STUDY TEXT:
Books of theology tend to define God by what he is not: God is immortal, invisible, infinite. But what is God like, positively? For the Christian, Jesus answers such all-important questions. The apostle Paul boldly called Jesus “the image of the invisible God.” Jesus was God’s exact replica: “For God was pleased to have all his fullness dwell in him.”
God is, in a word, Christlike. Jesus presents a God with skin on whom we can take or leave, love or ignore. In this visible, scaled-down model we can discern God’s features more clearly.
I must admit that Jesus has revised in flesh many of my harsh and unpalatable notions about God. Why am I a Christian? I sometimes ask myself; and to be perfectly honest the reasons reduce to two: (1) the lack of good alternatives, and (2) Jesus. Brilliant, untamed, tender, creative, slippery, irreducible, paradoxically humble—–Jesus stands up to scrutiny. He is who I want my God to be.
Martin Luther encouraged his students to flee the hidden God and run to Christ, and I now know why. If I use a magnifying glass to examine a fine painting, the object in the center of the glass stays crisp and clear, while around the edges the view grows increasingly distorted. For me, Jesus has become the focal point. When I speculate about such imponderables as the problem of pain or providence versus free will, everything becomes fuzzy. But if I look at Jesus himself; at how he treated actual people in pain, at his calls to free and diligent action, clarity is restored. I can worry myself into a state of spiritual ennui over questions like “What good does it do to pray if God already knows everything?” Jesus silences such questions: he prayed, so should we.

LISTED RECORDS:
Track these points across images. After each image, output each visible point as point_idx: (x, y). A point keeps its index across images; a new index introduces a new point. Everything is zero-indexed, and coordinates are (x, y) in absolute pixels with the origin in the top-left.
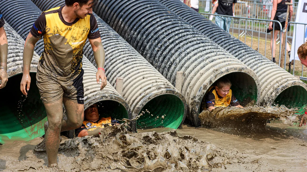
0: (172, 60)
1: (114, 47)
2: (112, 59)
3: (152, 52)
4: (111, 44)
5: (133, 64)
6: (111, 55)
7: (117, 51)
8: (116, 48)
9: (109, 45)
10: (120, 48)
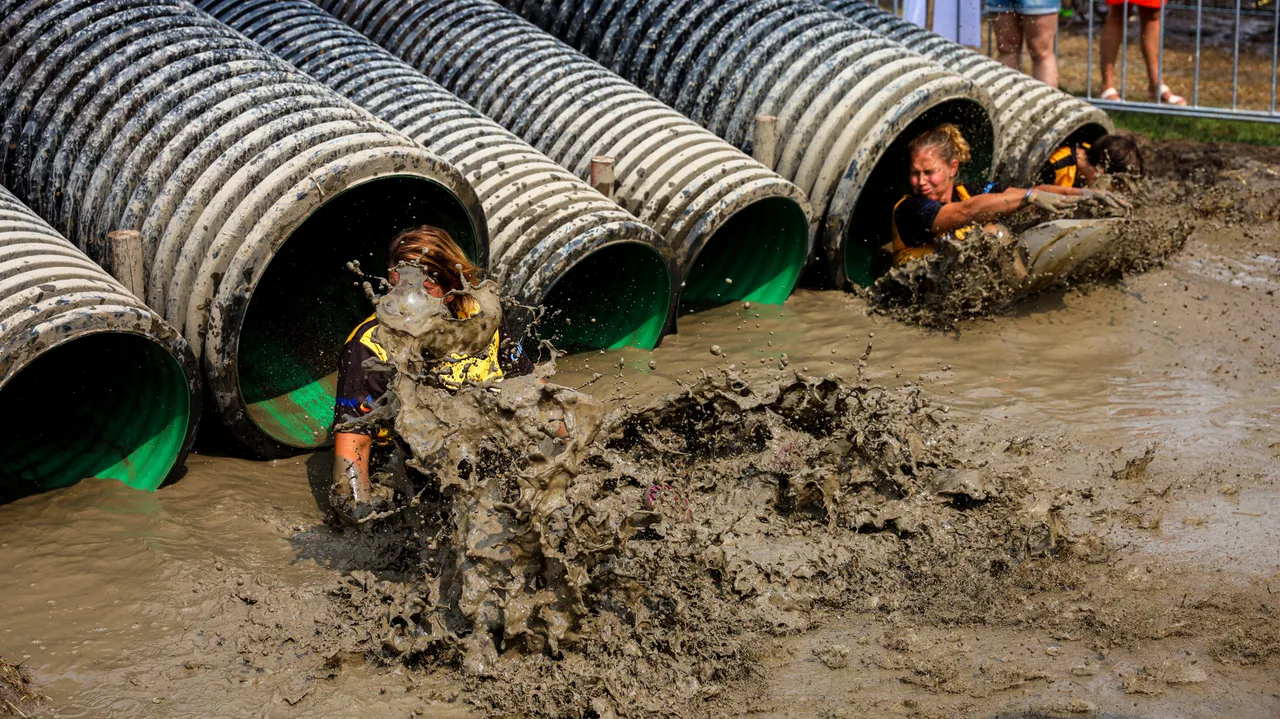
0: (714, 78)
1: (521, 51)
2: (534, 96)
3: (626, 56)
4: (509, 42)
5: (613, 107)
6: (520, 80)
7: (539, 67)
8: (532, 57)
9: (501, 45)
10: (544, 52)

CHECK YOUR UNDERSTANDING:
1: In the passage about Jesus and God, rewrite the stretch from "I must admit" through "my God to be.", changing "scrutiny" to "examination".
2: In the passage about Jesus and God, who called Jesus "the image of the invisible God"?

RESULTS BY TASK:
1:
I must admit that Jesus has revised in flesh many of my harsh and unpalatable notions about God. Why am I a Christian? I sometimes ask myself; and to be perfectly honest the reasons reduce to two: (1) the lack of good alternatives, and (2) Jesus. Brilliant, untamed, tender, creative, slippery, irreducible, paradoxically humble—–Jesus stands up to examination. He is who I want my God to be.

2: The apostle Paul.